Tell us about a typical day
On one day during my vacation scheme I was given the chance to read in on a discrete matter for which we had a client meeting that same day. I assisted the trainee on a number of urgent tasks to prepare for the meeting which included preparing a bundle of documents to take the client through. We managed to get ready in time and deliver our advice to the client. After the adrenaline filled morning, I had the chance to attend a training session which covered recent updates to Insurance law in the afternoon. After the meeting I assisted on preparing a research note on the valuation of antique firearms which had been damaged in a fire. After I delivered the note, a senior associate went through points of feedback with me so I knew how best to answer an internal client's query.
What part of your work experience gave you the most satisfaction?
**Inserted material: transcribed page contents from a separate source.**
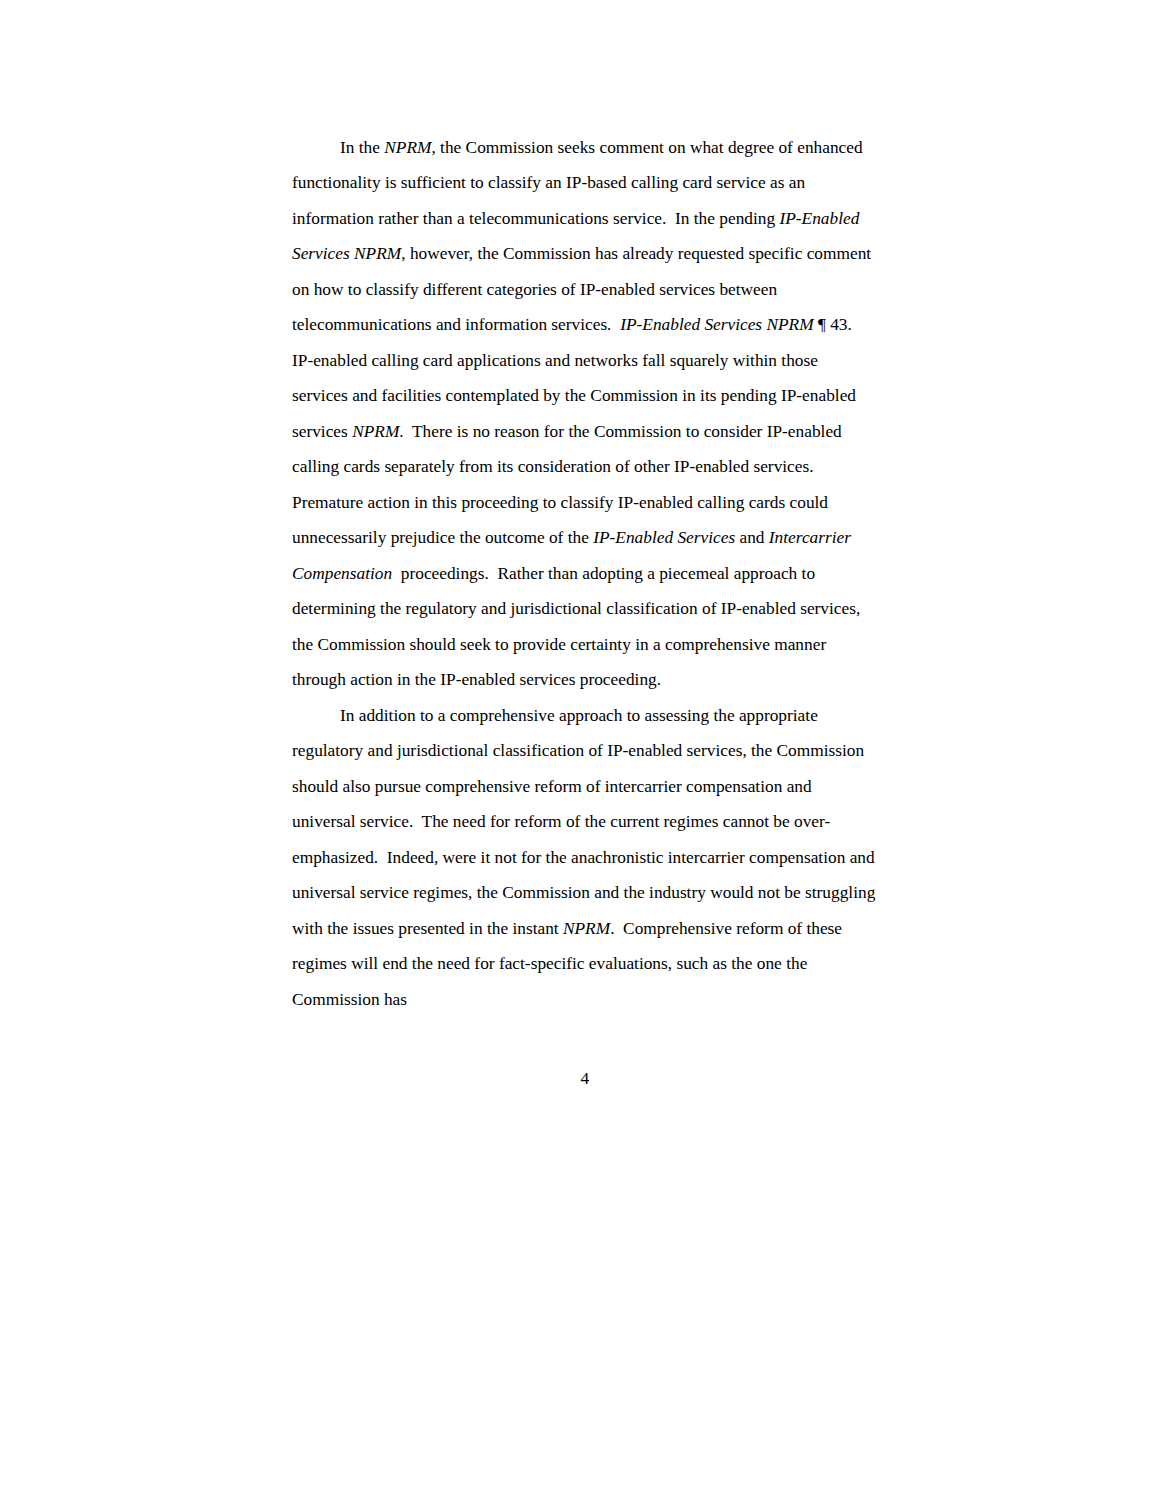In the NPRM, the Commission seeks comment on what degree of enhanced functionality is sufficient to classify an IP-based calling card service as an information rather than a telecommunications service. In the pending IP-Enabled Services NPRM, however, the Commission has already requested specific comment on how to classify different categories of IP-enabled services between telecommunications and information services. IP-Enabled Services NPRM ¶ 43. IP-enabled calling card applications and networks fall squarely within those services and facilities contemplated by the Commission in its pending IP-enabled services NPRM. There is no reason for the Commission to consider IP-enabled calling cards separately from its consideration of other IP-enabled services. Premature action in this proceeding to classify IP-enabled calling cards could unnecessarily prejudice the outcome of the IP-Enabled Services and Intercarrier Compensation proceedings. Rather than adopting a piecemeal approach to determining the regulatory and jurisdictional classification of IP-enabled services, the Commission should seek to provide certainty in a comprehensive manner through action in the IP-enabled services proceeding.
In addition to a comprehensive approach to assessing the appropriate regulatory and jurisdictional classification of IP-enabled services, the Commission should also pursue comprehensive reform of intercarrier compensation and universal service. The need for reform of the current regimes cannot be over-emphasized. Indeed, were it not for the anachronistic intercarrier compensation and universal service regimes, the Commission and the industry would not be struggling with the issues presented in the instant NPRM. Comprehensive reform of these regimes will end the need for fact-specific evaluations, such as the one the Commission has
4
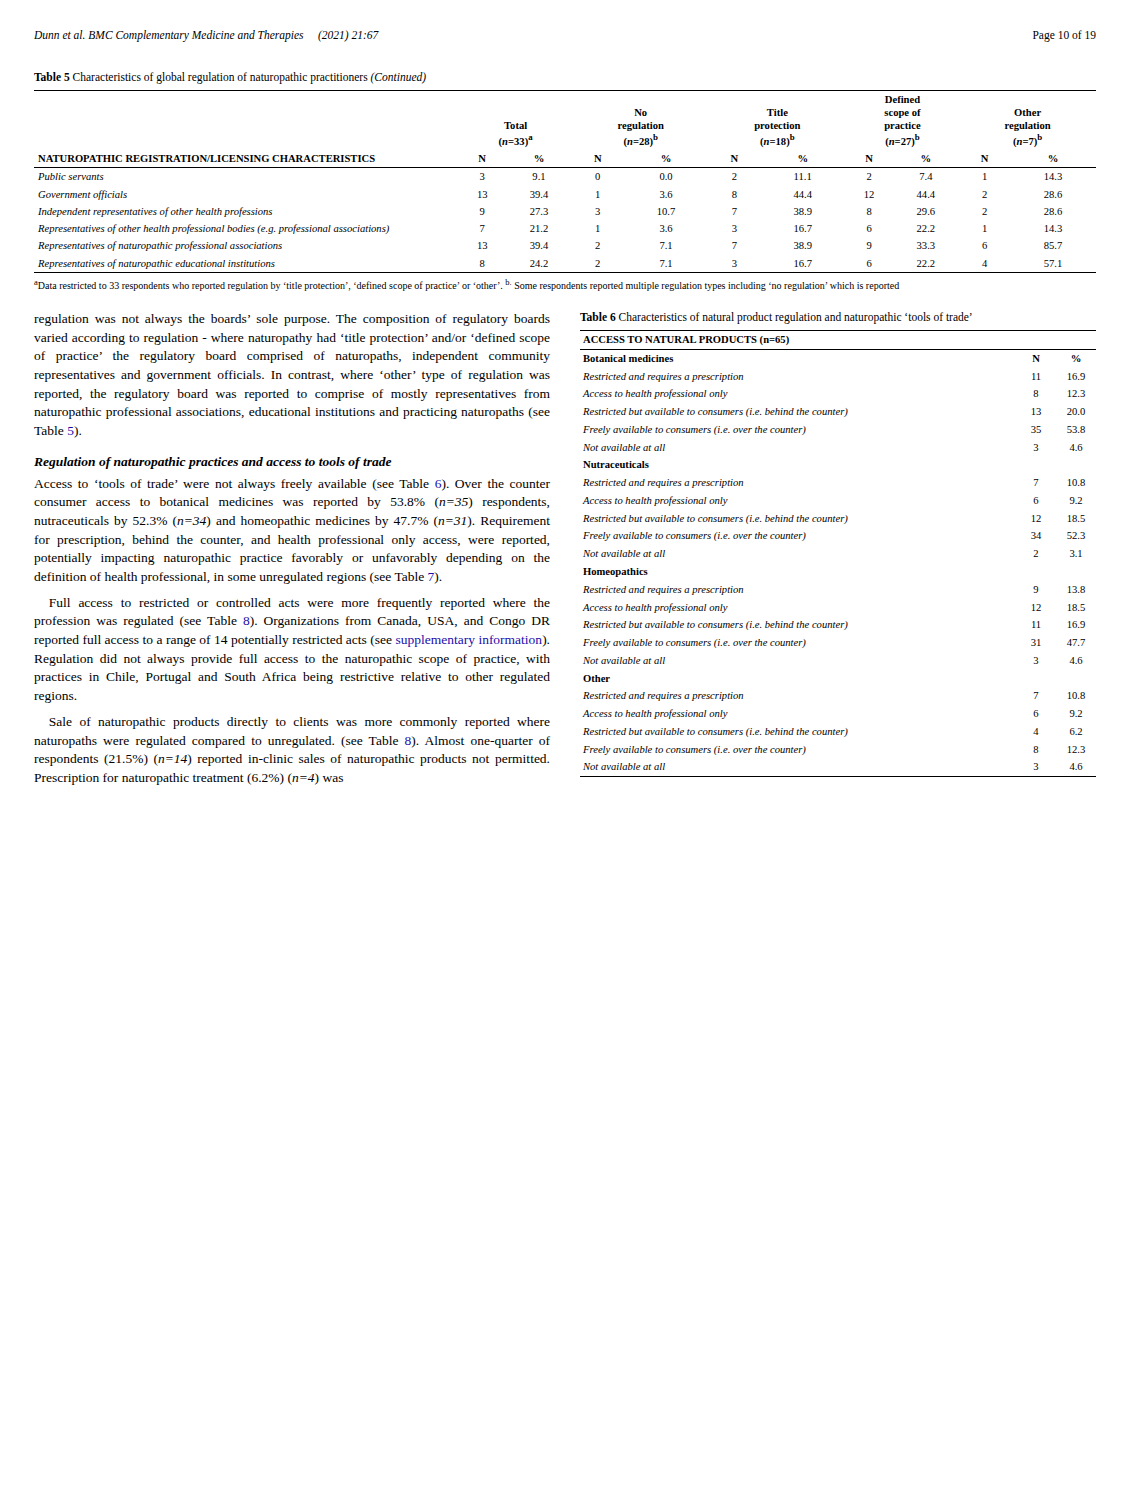Dunn et al. BMC Complementary Medicine and Therapies (2021) 21:67
Page 10 of 19
Table 5 Characteristics of global regulation of naturopathic practitioners (Continued)
| NATUROPATHIC REGISTRATION/LICENSING CHARACTERISTICS | Total ( n =33) a | No regulation ( n =28) b | Title protection ( n =18) b | Defined scope of practice ( n =27) b | Other regulation ( n =7) b |
| --- | --- | --- | --- | --- | --- |
| N | % | N | % | N | % | N | % | N | % |
| Public servants | 3 | 9.1 | 0 | 0.0 | 2 | 11.1 | 2 | 7.4 | 1 | 14.3 |
| Government officials | 13 | 39.4 | 1 | 3.6 | 8 | 44.4 | 12 | 44.4 | 2 | 28.6 |
| Independent representatives of other health professions | 9 | 27.3 | 3 | 10.7 | 7 | 38.9 | 8 | 29.6 | 2 | 28.6 |
| Representatives of other health professional bodies (e.g. professional associations) | 7 | 21.2 | 1 | 3.6 | 3 | 16.7 | 6 | 22.2 | 1 | 14.3 |
| Representatives of naturopathic professional associations | 13 | 39.4 | 2 | 7.1 | 7 | 38.9 | 9 | 33.3 | 6 | 85.7 |
| Representatives of naturopathic educational institutions | 8 | 24.2 | 2 | 7.1 | 3 | 16.7 | 6 | 22.2 | 4 | 57.1 |
aData restricted to 33 respondents who reported regulation by ‘title protection’, ‘defined scope of practice’ or ‘other’. b. Some respondents reported multiple regulation types including ‘no regulation’ which is reported
regulation was not always the boards’ sole purpose. The composition of regulatory boards varied according to regulation - where naturopathy had ‘title protection’ and/or ‘defined scope of practice’ the regulatory board comprised of naturopaths, independent community representatives and government officials. In contrast, where ‘other’ type of regulation was reported, the regulatory board was reported to comprise of mostly representatives from naturopathic professional associations, educational institutions and practicing naturopaths (see Table 5).
Regulation of naturopathic practices and access to tools of trade
Access to ‘tools of trade’ were not always freely available (see Table 6). Over the counter consumer access to botanical medicines was reported by 53.8% (n=35) respondents, nutraceuticals by 52.3% (n=34) and homeopathic medicines by 47.7% (n=31). Requirement for prescription, behind the counter, and health professional only access, were reported, potentially impacting naturopathic practice favorably or unfavorably depending on the definition of health professional, in some unregulated regions (see Table 7).
Full access to restricted or controlled acts were more frequently reported where the profession was regulated (see Table 8). Organizations from Canada, USA, and Congo DR reported full access to a range of 14 potentially restricted acts (see supplementary information). Regulation did not always provide full access to the naturopathic scope of practice, with practices in Chile, Portugal and South Africa being restrictive relative to other regulated regions.
Sale of naturopathic products directly to clients was more commonly reported where naturopaths were regulated compared to unregulated. (see Table 8). Almost one-quarter of respondents (21.5%) (n=14) reported in-clinic sales of naturopathic products not permitted. Prescription for naturopathic treatment (6.2%) (n=4) was
Table 6 Characteristics of natural product regulation and naturopathic ‘tools of trade’
| ACCESS TO NATURAL PRODUCTS (n=65) | | |
| --- | --- | --- |
| Botanical medicines | N | % |
| Restricted and requires a prescription | 11 | 16.9 |
| Access to health professional only | 8 | 12.3 |
| Restricted but available to consumers (i.e. behind the counter) | 13 | 20.0 |
| Freely available to consumers (i.e. over the counter) | 35 | 53.8 |
| Not available at all | 3 | 4.6 |
| Nutraceuticals | | |
| Restricted and requires a prescription | 7 | 10.8 |
| Access to health professional only | 6 | 9.2 |
| Restricted but available to consumers (i.e. behind the counter) | 12 | 18.5 |
| Freely available to consumers (i.e. over the counter) | 34 | 52.3 |
| Not available at all | 2 | 3.1 |
| Homeopathics | | |
| Restricted and requires a prescription | 9 | 13.8 |
| Access to health professional only | 12 | 18.5 |
| Restricted but available to consumers (i.e. behind the counter) | 11 | 16.9 |
| Freely available to consumers (i.e. over the counter) | 31 | 47.7 |
| Not available at all | 3 | 4.6 |
| Other | | |
| Restricted and requires a prescription | 7 | 10.8 |
| Access to health professional only | 6 | 9.2 |
| Restricted but available to consumers (i.e. behind the counter) | 4 | 6.2 |
| Freely available to consumers (i.e. over the counter) | 8 | 12.3 |
| Not available at all | 3 | 4.6 |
Definitely the rush to prepare for the client meeting. It was great knowing that my tasks directly contributed to an imminent event. It showed me that if a vacation scheme student was trusted to assist with a time critical task, then trainees must also be given a significant amount of responsibility, which further sold me on RPC. I also got a lot of satisfaction from successfully completing a research note on a point of law in international arbitration procedure which turned out to be mostly correct, having done little to no practical legal research prior to that point.
What were the challenges?
I found myself constantly working at the edge of my ability and being stretched in new ways every day. While it is very stimulating, it can be very challenging to maintain the level of concentration, so plenty of mini-breaks are recommended to keep on top of things.
What knowledge and skills did you gain from your work experience that you didn’t have before?
I learned much more about how the law practically applies and is brought to bear in proceedings. At university I learned a lot about tort and contract law, but on the vacation scheme I learned that you need to complete a claim form and particulars of claim to bring a dispute before a court. It also gave me an appreciation of how law firms work on a day-to-day basis which can be a big unknown for someone who has not completed any work experience, or even any office experience.
How has the work experience impacted your development?
The vacation scheme led directly to my training contract which has massively developed my legal skills and put me on track to qualify as a solicitor. The training contract has also developed my resilience and communication skills as my work can be highly pressured at times, which necessitates clear communication and focus to complete tasks to a high standard. The vacation scheme set the bar for what is expected of a trainee during the training contract and was critical in my development.
How important is it to secure work experience?
It is vital as law is a very competitive sector and to stand out you need to have demonstrated your interest. Having interesting work experience beyond vacations schemes can also help and shows that you have more than one string to your bow.
What are your tips for securing work experience?
- Network at events to show you are interested in a particular firm.
- Sell your existing work experience in other non-law sectors. There are a whole host of transferrable skills to demonstrate and interesting non-law work experience makes for great talking points in interviews.
- Be yourself. It’s a cliché but law firms have cultures which, if you join, you will be a part of. It's always best to be open about yourself as you will be able to work out for yourself whether the firm is right for you.